Back to Hadrian's grand stone barrier. Ms. Beard says that up until the Wall, Rome had been an internal energy - ever expanding, ever growing, and undefined. Hadrian's Wall changed that fundamentally. Rome now became something defined, marked, caged in, and limited - however massive those limits were. And there's only so long a finite, physical, limited structure can last. By the time Hadrian's bust would be pulled from the river Thames in 1834, there was long nothing left of the empire whose boundaries his wall once defined.

In this week's Torah portion we read the Ten Commandments. They highlight this very point; the importance of defining ourselves not by physical definitions, but by spiritual ones:

Nine of ten are actions-based commandments (honor your parents, don't steal et al.). But commandment numero uno is different. It's the Mitzvah of 'I am the Lord your G‑d' (אנכי ה׳ אלקיך). This first commandment is an idea, a fundamental belief. (Ultimately, every Mitzvah must be a form of action. This Mitzvah is no exception, with the action being meditation on the oneness of G‑d).

The faith and energy that comes from this single 'idea' Mitzvah is what powers all of Judaism. For it doesn't only mean that there is one G‑d. It means that everything comes from G‑d, and everything - at its heart - is G‑dly energy. This knowledge - that the entire world is essentially, at heart, a holy, good entity - is what drives every other Mitzvah. It's the motto of Judaism's millennia long quest to refine and elevate our world through good deeds, Mitzvahs, goodness and kindness. It's an idea that powers all the action.

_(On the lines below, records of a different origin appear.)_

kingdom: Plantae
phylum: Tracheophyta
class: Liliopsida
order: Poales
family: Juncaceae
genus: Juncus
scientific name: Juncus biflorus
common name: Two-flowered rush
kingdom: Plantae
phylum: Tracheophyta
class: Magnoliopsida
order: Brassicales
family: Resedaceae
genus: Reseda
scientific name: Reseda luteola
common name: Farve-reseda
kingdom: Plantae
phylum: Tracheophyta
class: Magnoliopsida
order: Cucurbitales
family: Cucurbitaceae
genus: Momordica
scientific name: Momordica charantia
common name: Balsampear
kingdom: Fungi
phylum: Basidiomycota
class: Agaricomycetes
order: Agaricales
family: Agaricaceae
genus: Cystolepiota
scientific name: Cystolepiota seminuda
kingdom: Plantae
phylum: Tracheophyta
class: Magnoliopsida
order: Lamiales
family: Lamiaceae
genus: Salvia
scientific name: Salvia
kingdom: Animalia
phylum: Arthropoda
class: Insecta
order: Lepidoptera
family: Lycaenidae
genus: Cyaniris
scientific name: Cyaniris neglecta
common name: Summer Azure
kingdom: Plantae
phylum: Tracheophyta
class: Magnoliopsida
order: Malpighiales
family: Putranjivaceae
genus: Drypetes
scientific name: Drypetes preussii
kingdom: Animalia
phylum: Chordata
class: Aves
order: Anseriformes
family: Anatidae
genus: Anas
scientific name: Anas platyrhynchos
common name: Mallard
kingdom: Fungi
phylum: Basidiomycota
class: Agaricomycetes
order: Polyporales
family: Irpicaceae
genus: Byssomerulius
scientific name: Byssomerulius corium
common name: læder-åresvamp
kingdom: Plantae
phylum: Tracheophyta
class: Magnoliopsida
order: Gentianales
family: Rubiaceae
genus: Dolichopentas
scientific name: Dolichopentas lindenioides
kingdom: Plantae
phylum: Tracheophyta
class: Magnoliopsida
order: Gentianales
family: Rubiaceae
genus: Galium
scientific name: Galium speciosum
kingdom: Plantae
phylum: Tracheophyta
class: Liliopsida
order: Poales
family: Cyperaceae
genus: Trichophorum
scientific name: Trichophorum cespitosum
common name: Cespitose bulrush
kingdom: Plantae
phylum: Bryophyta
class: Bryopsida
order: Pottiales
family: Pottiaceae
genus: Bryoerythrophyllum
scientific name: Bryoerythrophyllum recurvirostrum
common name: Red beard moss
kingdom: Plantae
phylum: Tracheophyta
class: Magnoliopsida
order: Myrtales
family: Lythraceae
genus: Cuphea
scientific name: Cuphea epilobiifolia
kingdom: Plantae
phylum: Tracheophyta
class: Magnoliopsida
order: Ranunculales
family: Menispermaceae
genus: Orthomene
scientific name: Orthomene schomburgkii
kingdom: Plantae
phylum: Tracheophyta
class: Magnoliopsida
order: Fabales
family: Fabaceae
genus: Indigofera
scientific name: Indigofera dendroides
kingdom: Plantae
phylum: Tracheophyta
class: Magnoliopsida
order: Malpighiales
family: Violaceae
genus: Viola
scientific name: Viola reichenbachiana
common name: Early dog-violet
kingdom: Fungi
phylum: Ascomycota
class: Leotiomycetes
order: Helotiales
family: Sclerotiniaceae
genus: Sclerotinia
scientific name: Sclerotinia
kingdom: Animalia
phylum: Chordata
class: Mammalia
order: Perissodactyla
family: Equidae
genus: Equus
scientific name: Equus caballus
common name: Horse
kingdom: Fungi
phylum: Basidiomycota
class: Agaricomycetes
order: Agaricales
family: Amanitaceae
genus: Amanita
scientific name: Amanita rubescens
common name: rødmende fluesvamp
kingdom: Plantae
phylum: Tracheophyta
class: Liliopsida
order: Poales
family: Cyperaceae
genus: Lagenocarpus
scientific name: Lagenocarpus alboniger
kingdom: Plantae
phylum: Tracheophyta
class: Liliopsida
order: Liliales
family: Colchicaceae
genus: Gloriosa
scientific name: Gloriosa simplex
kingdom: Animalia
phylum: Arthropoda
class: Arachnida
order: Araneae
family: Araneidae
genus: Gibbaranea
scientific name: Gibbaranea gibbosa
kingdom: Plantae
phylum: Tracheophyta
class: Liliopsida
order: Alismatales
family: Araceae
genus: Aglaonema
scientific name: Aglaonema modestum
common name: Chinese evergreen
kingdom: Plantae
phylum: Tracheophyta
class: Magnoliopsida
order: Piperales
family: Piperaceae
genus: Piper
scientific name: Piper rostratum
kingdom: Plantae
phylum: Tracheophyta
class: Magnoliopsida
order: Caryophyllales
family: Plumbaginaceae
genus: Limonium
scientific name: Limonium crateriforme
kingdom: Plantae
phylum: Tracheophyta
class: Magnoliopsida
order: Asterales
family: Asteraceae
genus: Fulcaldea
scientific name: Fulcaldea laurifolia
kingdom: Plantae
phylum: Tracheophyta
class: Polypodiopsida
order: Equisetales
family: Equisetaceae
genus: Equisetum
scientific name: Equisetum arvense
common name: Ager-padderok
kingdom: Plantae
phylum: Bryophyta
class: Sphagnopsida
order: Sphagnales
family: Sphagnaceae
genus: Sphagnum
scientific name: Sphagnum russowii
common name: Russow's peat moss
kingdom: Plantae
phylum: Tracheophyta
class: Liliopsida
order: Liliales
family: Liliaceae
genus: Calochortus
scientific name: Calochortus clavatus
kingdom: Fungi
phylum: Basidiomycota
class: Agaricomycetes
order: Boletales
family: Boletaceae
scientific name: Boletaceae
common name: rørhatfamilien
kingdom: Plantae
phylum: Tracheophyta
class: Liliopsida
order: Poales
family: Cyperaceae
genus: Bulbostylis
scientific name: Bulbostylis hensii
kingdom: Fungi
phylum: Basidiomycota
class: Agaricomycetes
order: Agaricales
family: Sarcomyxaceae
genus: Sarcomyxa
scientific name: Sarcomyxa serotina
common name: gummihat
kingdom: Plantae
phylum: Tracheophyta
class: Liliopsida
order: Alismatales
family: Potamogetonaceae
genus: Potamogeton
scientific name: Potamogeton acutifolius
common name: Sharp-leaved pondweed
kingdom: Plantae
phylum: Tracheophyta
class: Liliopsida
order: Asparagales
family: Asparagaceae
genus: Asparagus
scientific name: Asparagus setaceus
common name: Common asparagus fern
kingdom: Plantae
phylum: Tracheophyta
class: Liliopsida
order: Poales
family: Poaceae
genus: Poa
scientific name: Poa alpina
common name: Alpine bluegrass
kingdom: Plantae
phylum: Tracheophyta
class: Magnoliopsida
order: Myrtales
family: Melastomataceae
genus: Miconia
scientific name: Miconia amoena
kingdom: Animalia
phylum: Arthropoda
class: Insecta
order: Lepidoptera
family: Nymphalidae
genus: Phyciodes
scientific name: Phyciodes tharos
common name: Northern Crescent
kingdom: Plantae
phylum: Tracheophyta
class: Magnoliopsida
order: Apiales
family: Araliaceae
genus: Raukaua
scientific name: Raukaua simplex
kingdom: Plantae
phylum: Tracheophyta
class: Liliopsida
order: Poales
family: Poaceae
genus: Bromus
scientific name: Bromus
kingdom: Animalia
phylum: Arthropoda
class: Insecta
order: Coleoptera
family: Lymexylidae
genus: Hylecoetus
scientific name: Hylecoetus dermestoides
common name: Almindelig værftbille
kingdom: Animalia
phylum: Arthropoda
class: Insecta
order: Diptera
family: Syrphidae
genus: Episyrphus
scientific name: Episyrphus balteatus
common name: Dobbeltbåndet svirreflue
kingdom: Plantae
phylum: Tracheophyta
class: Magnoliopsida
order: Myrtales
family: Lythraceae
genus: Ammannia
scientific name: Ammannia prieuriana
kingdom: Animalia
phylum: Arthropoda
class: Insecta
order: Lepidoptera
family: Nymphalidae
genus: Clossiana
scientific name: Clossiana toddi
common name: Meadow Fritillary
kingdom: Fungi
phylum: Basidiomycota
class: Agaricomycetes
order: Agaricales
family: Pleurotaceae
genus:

On a more personal level, it teaches us a profound lesson as well. Knowledge is power. What our minds are filled with has a tremendous, outsized impact on everything we do. Of course careers, hobbies and favorite vacation spots are extremely important. But they're like Hadrian's wall: Defined and limited. As human beings, we need more. In the words of the the second century sage Rabbi Akiva, 'A Jew needs Judaism like a fish needs water'. 

Having a strong, nourished Jewish center at our core powers  everything we do. It can transform us from limited physical creatures to unlimited, boundless, energized, happy people. Unlike Hadrian and his wall, we'd never stop growing, never feel jaded.

If Hadrian had been reminded of this point, we just might've been living in the Civitates Foederatae Americae under the Roman Eagle.